Input for this task:
★ ★ ★

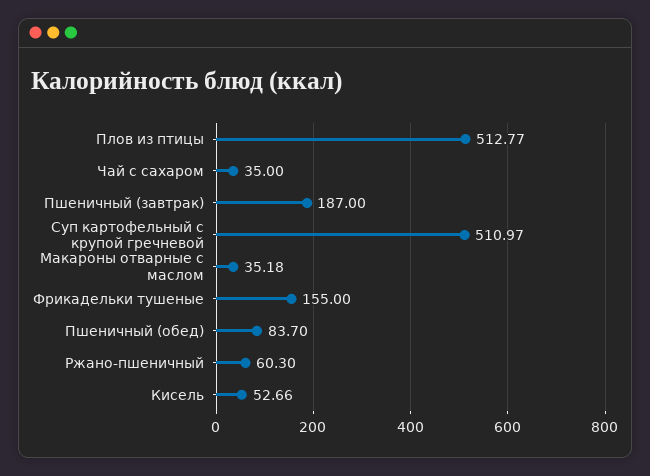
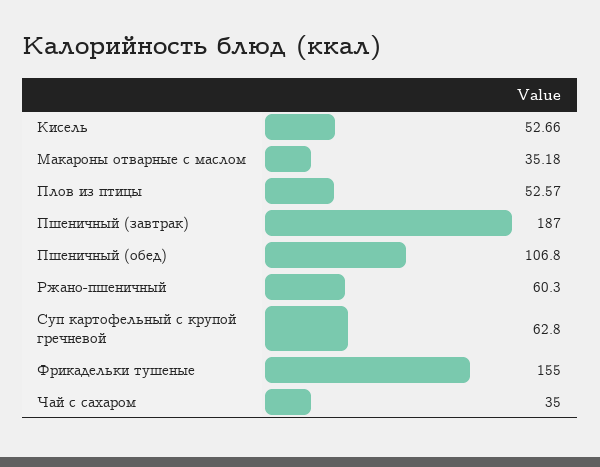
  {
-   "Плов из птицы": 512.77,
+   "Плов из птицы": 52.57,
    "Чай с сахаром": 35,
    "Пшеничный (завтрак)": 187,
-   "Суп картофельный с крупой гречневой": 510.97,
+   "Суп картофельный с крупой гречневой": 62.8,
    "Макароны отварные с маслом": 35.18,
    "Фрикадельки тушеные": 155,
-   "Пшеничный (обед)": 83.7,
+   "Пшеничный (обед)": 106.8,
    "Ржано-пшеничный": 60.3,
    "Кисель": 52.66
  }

★ ★ ★

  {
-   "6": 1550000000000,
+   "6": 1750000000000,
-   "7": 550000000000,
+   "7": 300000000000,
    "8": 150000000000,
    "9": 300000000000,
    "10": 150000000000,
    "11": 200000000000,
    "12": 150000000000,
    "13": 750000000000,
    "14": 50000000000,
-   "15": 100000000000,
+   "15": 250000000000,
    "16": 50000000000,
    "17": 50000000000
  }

★ ★ ★

Prompt: Which lines in the records above hold the string "Плов"? Copy each of them.

Answer for this exercise:
-   "Плов из птицы": 512.77,
+   "Плов из птицы": 52.57,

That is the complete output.